BEGIN
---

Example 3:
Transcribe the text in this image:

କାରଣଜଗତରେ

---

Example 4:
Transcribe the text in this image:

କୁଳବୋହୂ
END
What is required
What's needed is every line of the listing, transcribed word for word.

Exercise output
---

Example 3:
Transcribe the text in this image:

କାରଣଜଗତରେ

---

Example 4:
Transcribe the text in this image:

କୁଳବୋହୂ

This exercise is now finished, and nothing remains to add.